Make sure to make the critical tank a much lower melting point than the non-
critical tank. Burst diaphragms (well, low melting point plugs, like steam
boilers have used for a few centuries now).

Possibly you're confusing "inherently safe" with "it can't break or become
uneconomical". Also talking about inherently safe plants, usually they're
talking physics, an inattentive enough electrician could probably find a way
to put his hand across the output of an alternator, there's just nothing
"nuclear" about those kind of accidents other than the worksite happening to
be a plant.

Inherently safe just means you can't have a Chernobyl because water doesn't
burn as well as charcoal. Its inherently very difficult to set PWR moderator
on fire (water) compared to the Chernobyl experience (graphite, more or less
purified coal).
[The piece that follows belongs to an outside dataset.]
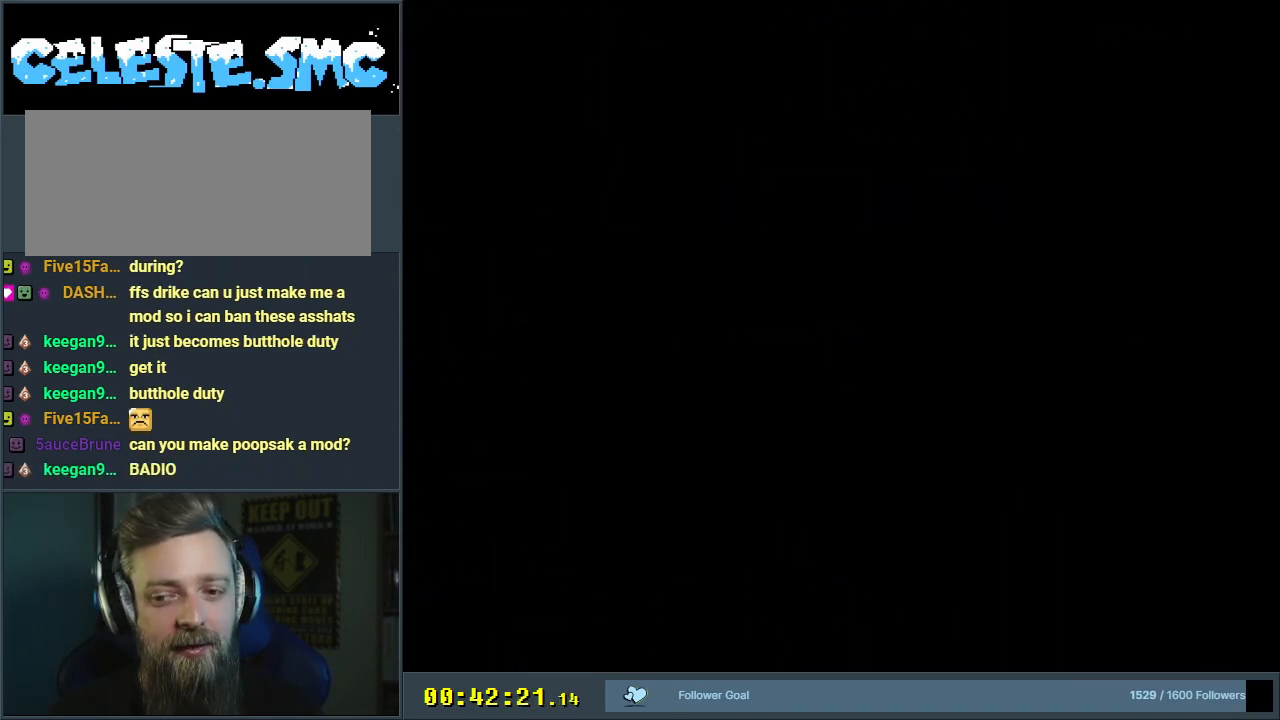
{"buttons": ["Y"], "events": [[133, "B", "up"]]}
Although its against the spirit of the linked article, the PWR
"near" my house inherently can't have a sodium leak because it doesn't use
sodium as a coolant.

------
mixmastamyk
I have a bit of a connection with this incident, I grew up in Simi Valley, not
far from Los Angeles; it is not an academic subject to me. In short, they
built a defective reactor in a warehouse a few miles away from several cities
and covered it up when it exploded.

A number of workers and their spouses (known by my parents) died early in
their 40s from cancer ostensibly due to contamination. There is a belief in
increased birth defects in the area, but I can't find anything to cite right
now.

The shame is that we used to be proud of having rocketdyne nearby, testing
rocket engines and such, which we could hear from our school yards. Little did
we know how reckless they were, and had had a meltdown a few years prior.

------
jballanc
I find various accounts of nuclear accidents fascinating because, as the intro
of the article alludes to, they often involve complex systems undergoing
complex failure scenarios.

Then there's SL-1
([https://en.wikipedia.org/wiki/SL-1](https://en.wikipedia.org/wiki/SL-1)).
That was a really stupidly simple failure, but of all the accidents I've read
about I find it the most poignant reminder of why nuclear reactors _are_ such
complex systems in the first place.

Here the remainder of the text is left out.